This project is a ROS (Robot Operating System) based AI Speaker system designed to perform interactive voice-based Q&A using ROS Noetic on Ubuntu 22.04 with Python 3.9. It captures voice input, converts it to text, processes the text to generate responses, and then converts these responses back into speech.
- Ubuntu 22.04
- ROS Noetic
- Conda (for managing Python environments)
- Python 3.9
- Install ROS Noetic: Follow the official ROS Noetic installation guide for Ubuntu.
- Configure Python Environment with Conda:
- Install Conda if not already installed.

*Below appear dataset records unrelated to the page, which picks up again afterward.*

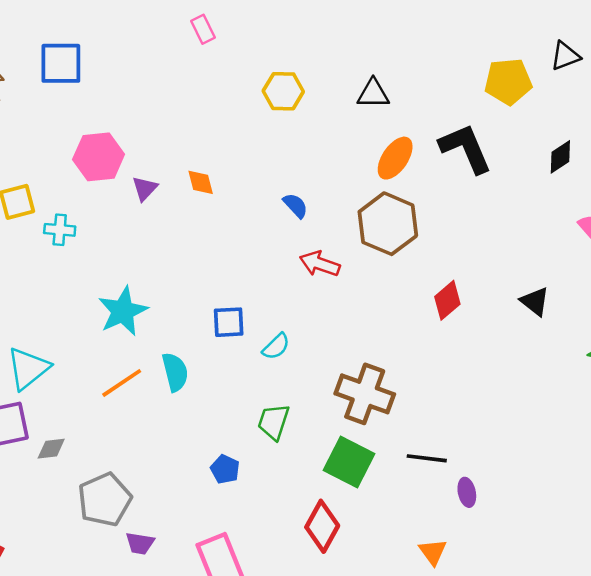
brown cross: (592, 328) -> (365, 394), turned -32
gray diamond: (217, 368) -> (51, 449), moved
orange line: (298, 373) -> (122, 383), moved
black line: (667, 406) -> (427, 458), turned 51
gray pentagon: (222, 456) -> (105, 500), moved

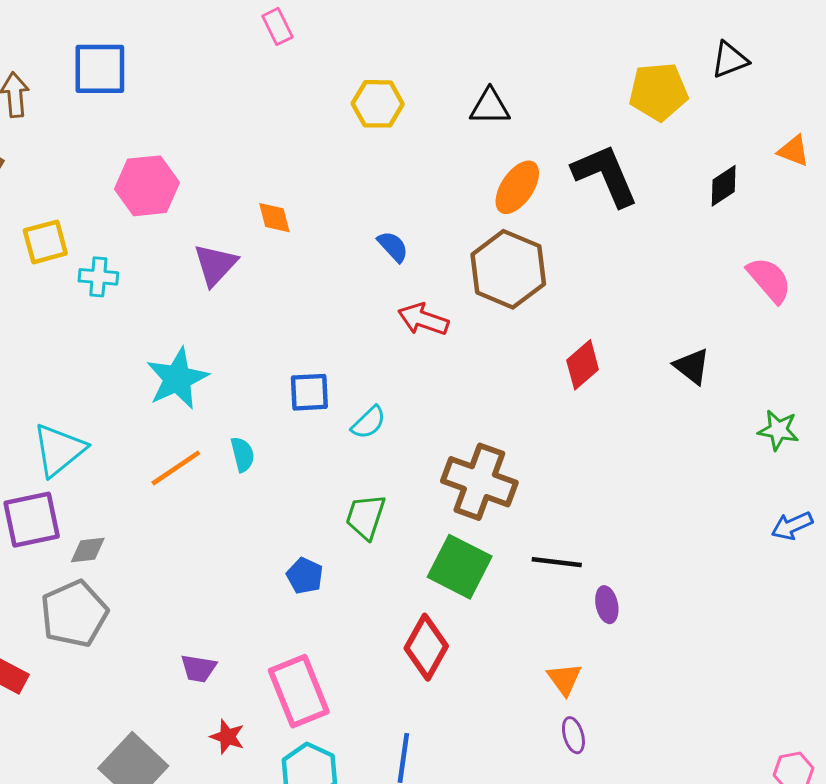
purple triangle: (145, 188) -> (215, 265), moved, size x1.4
cyan semicircle: (175, 372) -> (243, 454), size x0.7
gray pentagon: (105, 500) -> (74, 614), moved

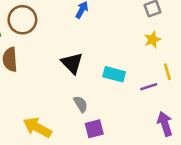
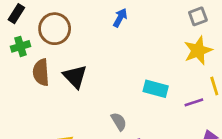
yellow star: (153, 40) -> (198, 51), size x1.5
black triangle: (72, 63) -> (75, 76), moved

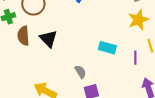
purple line: (194, 102) -> (135, 58), turned -72

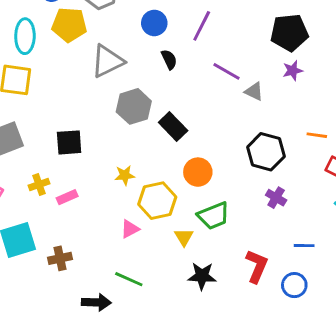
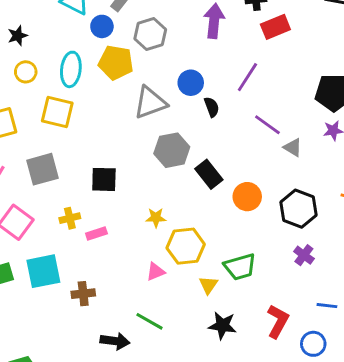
blue circle: (154, 23) -> (191, 83), moved
orange circle: (198, 172) -> (247, 197), moved

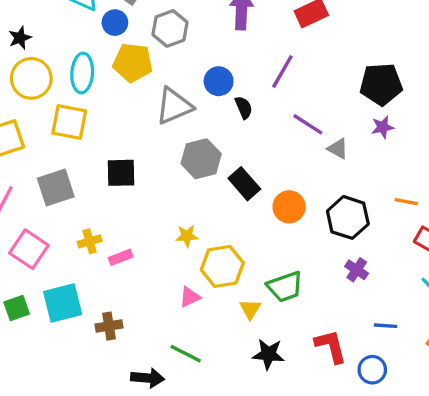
yellow circle: (26, 72) -> (31, 78), size x1.6
black square: (104, 179) -> (121, 173), moved
red L-shape: (278, 321) -> (331, 346), turned -40

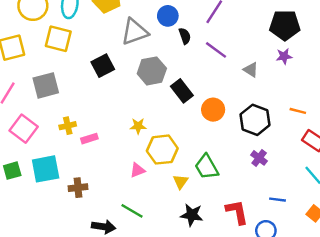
purple line: (308, 124) -> (216, 50), moved
black square: (121, 173) -> (103, 66), moved, turned -30
green trapezoid: (285, 287) -> (207, 167), turned 76

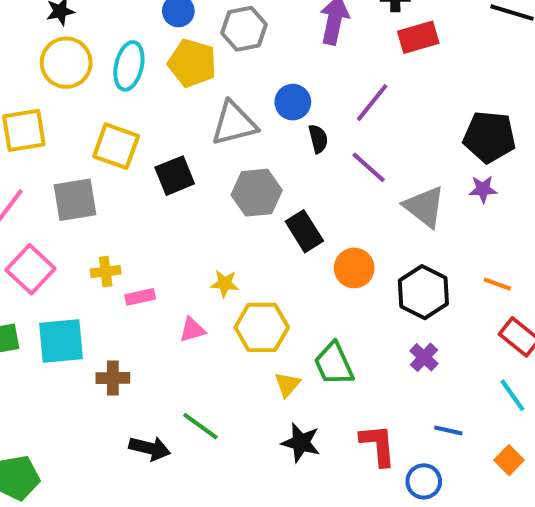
yellow square: (58, 39) -> (116, 146), moved
gray triangle: (251, 70) -> (424, 207), size x1.6
pink triangle: (137, 170) -> (192, 330), moved

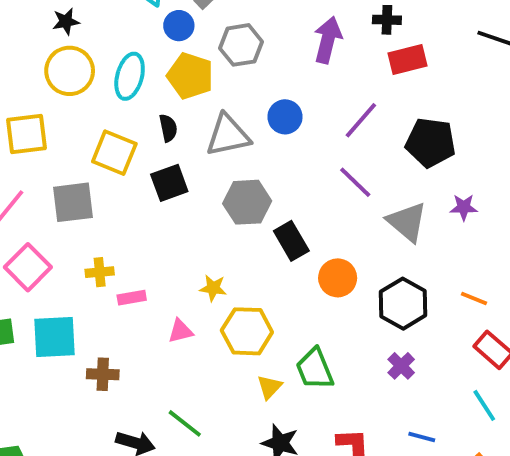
black pentagon: (489, 137) -> (431, 143), moved
black semicircle: (318, 139) -> (168, 128), moved

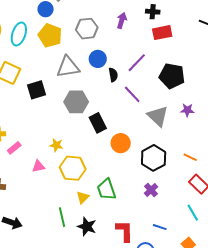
purple arrow: (328, 40) -> (122, 20), size x0.7
gray hexagon: (241, 45) -> (87, 29), moved
black semicircle: (168, 128) -> (113, 75), moved
pink rectangle: (132, 298) -> (14, 148), turned -32
green line: (185, 423) -> (62, 217), moved, turned 36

- Create a new Conda environment with Python 3.9:
conda create --name myenv python=3.9
- Activate the Conda environment:
conda activate myenv
- Install Project Dependencies:
- Navigate to the project directory.
- Run
bash install_neotic.bash
to install necessary ROS packages and dependencies. - Install Python dependencies:
pip install -r src/beginner_tutorials/scripts/requirements.txt
Below is a node graph that illustrates the flow of information between the components:
/question_sender
: Captures and sends voice as text questions./bard_interaction
: Receives questions and sends back generated answers./answer_to_speech_node
: Converts received text answers to speech.
To view this graph on your system, run rosrun rqt_graph rqt_graph
after starting all nodes.
This node subscribes to the /text_question
topic to receive questions and uses the Bard AI to generate answers, which are published on the /ai_answer
topic.
Captures audio from the microphone, converts it to text using Google Cloud Speech API, and publishes the text to the /text_question
topic.
Converts text messages received on the /ai_answer
topic into speech using the gTTS library and plays the audio using Pygame.
- Start the ROS core:
roscore
- In separate terminals, run each node:
rosrun beginner_tutorials question_sender.py
rosrun beginner_tutorials bard_interaction.py
rosrun beginner_tutorials answer_to_speech_node.py
AI_speaker/
│
├── build/
├── devel/
├── src/
│ ├── beginner_tutorials/
│ │ ├── CMakeLists.txt
│ │ ├── environment.yml
│ │ ├── package.xml
│ │ ├── scripts/
│ │ │ ├── bard/
│ │ │ ├── mic2text/
│ │ │ └── text2audio/
│ │ └── ...
│ ├── CMakeLists.txt (link to the 'beginner_tutorials' CMakeLists.txt)
│ └── ...
├── install_neotic.bash
├── RunAllnodes.bash
└── usefulcommand.sh
- Recording a Question: After starting the question_sender node, press 'r' and Enter to start recording your voice.
- Receiving an Answer: The system will process your question and provide an audible answer through the speakers.
- Contributions to the AI Speaker project are welcome. Please refer to the contributing guidelines for more information.
- Ensure that the Google API key for the Speech service is properly set up in a
.env
file for themic2text
component. - For the
text2audio
component, gTTS and Pygame must be correctly installed within the Conda environment.